Ia menjelaskan sebenarnya kesadaran dalam bentuk pemikiran dan sikap untuk membubarkan JI sudah ada sejak awal dibentuknya organisasi tersebut.
Akan tetapi, pemikiran dan sikap tersebut baru diwujudkan 30 Juni 2024 lalu karena memanfaatkan momentum.
"Maka sekali lagi, kesadaran untuk pembubaran untuk Al Jamaah Islamiyah itu sudah ada sejak awal, bukan baru 30 Juni 2024 atau sebelum itu. Atau dua tahun, tiga tahun sebelum itu. 20 tahun atau 30 tahun sebelum itu mungkin. Pemikiran untuk itu ada. Pemikiran dan sikap. Tetapi tindakan belum kami lakukan," kata dia.

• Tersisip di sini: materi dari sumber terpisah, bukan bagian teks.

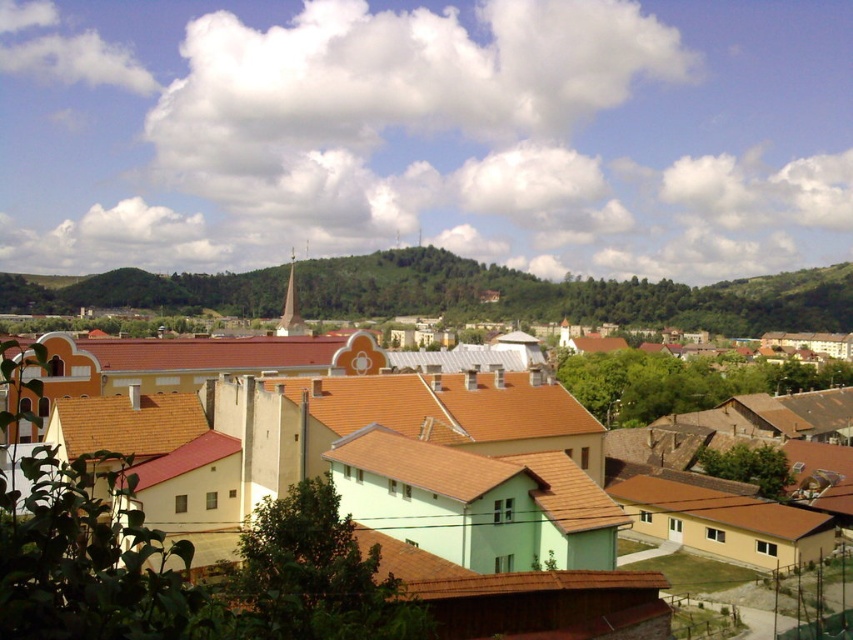
Question: Where is green leafy hillside at center located in relation to brown tile roof at center in the image?

Choices:
 (A) left
 (B) right

Answer: (A)

Question: Which point is closer to the camera?

Choices:
 (A) (340, 445)
 (B) (724, 296)
 (C) (157, 554)

Answer: (C)

Question: Which point appears farthest from the camera in this image?

Choices:
 (A) coord(39,284)
 (B) coord(45,528)

Answer: (A)

Question: Is yellow matte building at center thinner than green leafy hillside at center?

Choices:
 (A) no
 (B) yes

Answer: (B)

Question: From the image, what is the correct spatial relationship of yellow matte building at center in relation to brown tile roof at center?

Choices:
 (A) left
 (B) right

Answer: (A)

Question: Based on their relative distances, which object is nearer to the yellow matte building at center?

Choices:
 (A) green leafy hillside at center
 (B) brown tile roof at center

Answer: (B)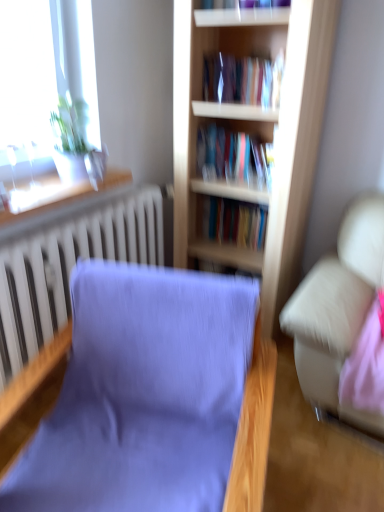
Question: From a real-world perspective, does light wood bookcase at center stand above white textured radiator at left?

Choices:
 (A) no
 (B) yes

Answer: (B)

Question: Can you confirm if light wood bookcase at center is bigger than white textured radiator at left?

Choices:
 (A) yes
 (B) no

Answer: (A)

Question: Is light wood bookcase at center closer to camera compared to white textured radiator at left?

Choices:
 (A) no
 (B) yes

Answer: (A)

Question: Is white textured radiator at left completely or partially inside light wood bookcase at center?

Choices:
 (A) yes
 (B) no

Answer: (B)

Question: From the image's perspective, does light wood bookcase at center appear lower than white textured radiator at left?

Choices:
 (A) yes
 (B) no

Answer: (B)

Question: Can you confirm if light wood bookcase at center is wider than white textured radiator at left?

Choices:
 (A) no
 (B) yes

Answer: (B)

Question: Does purple fabric chair at center have a greater width compared to wooden window sill at upper left?

Choices:
 (A) yes
 (B) no

Answer: (A)

Question: From the image's perspective, is purple fabric chair at center beneath wooden window sill at upper left?

Choices:
 (A) yes
 (B) no

Answer: (A)

Question: From a real-world perspective, is purple fabric chair at center located beneath wooden window sill at upper left?

Choices:
 (A) no
 (B) yes

Answer: (B)

Question: Considering the relative sizes of purple fabric chair at center and wooden window sill at upper left in the image provided, is purple fabric chair at center bigger than wooden window sill at upper left?

Choices:
 (A) yes
 (B) no

Answer: (A)

Question: Does purple fabric chair at center lie behind wooden window sill at upper left?

Choices:
 (A) no
 (B) yes

Answer: (A)

Question: Is purple fabric chair at center at the left side of wooden window sill at upper left?

Choices:
 (A) yes
 (B) no

Answer: (B)

Question: Is white textured radiator at left located outside wooden window sill at upper left?

Choices:
 (A) yes
 (B) no

Answer: (A)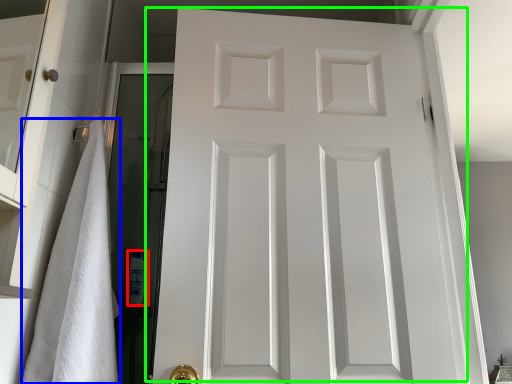
Question: Based on their relative distances, which object is farther from toiletry (highlighted by a red box)? Choose from bath towel (highlighted by a blue box) and door (highlighted by a green box).

Choices:
 (A) bath towel
 (B) door

Answer: (B)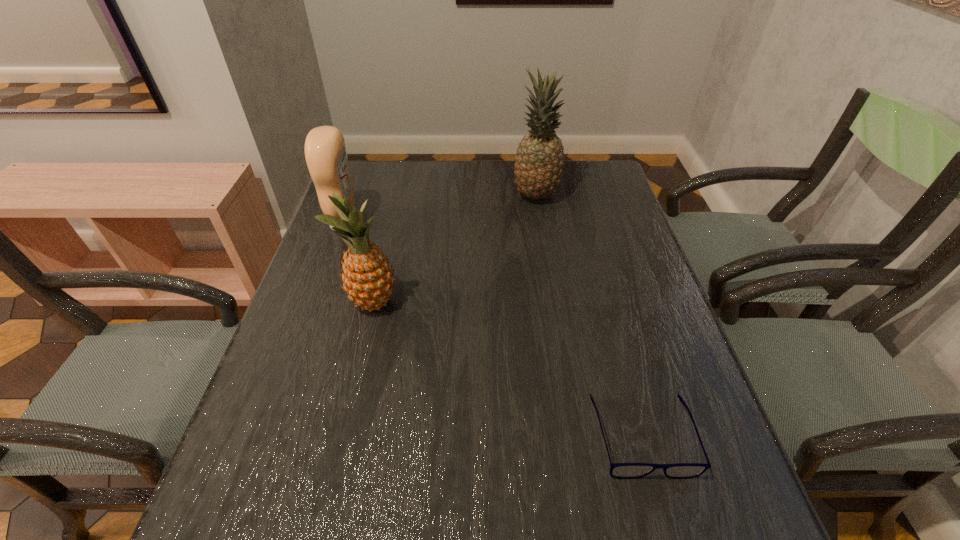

"Tindakan itu memanfaatkan momentum. Momentumnya memungkinkan kami untuk memberikan semacam pernyataan bahwa Al Jamaah Islamiyah resmi dibubarkan tanggal 30 Juni 2024 dan kami kembali ke pangkuan NKRI," sambung dia.
Ia mengakui JI pernah melawan NKRI dan menganggap NKRI adalah taghut.
Taghut, kata dia, adalah bersikap memusuhi Islam dan ingin melenyapkan Islam dari bumi Indonesia.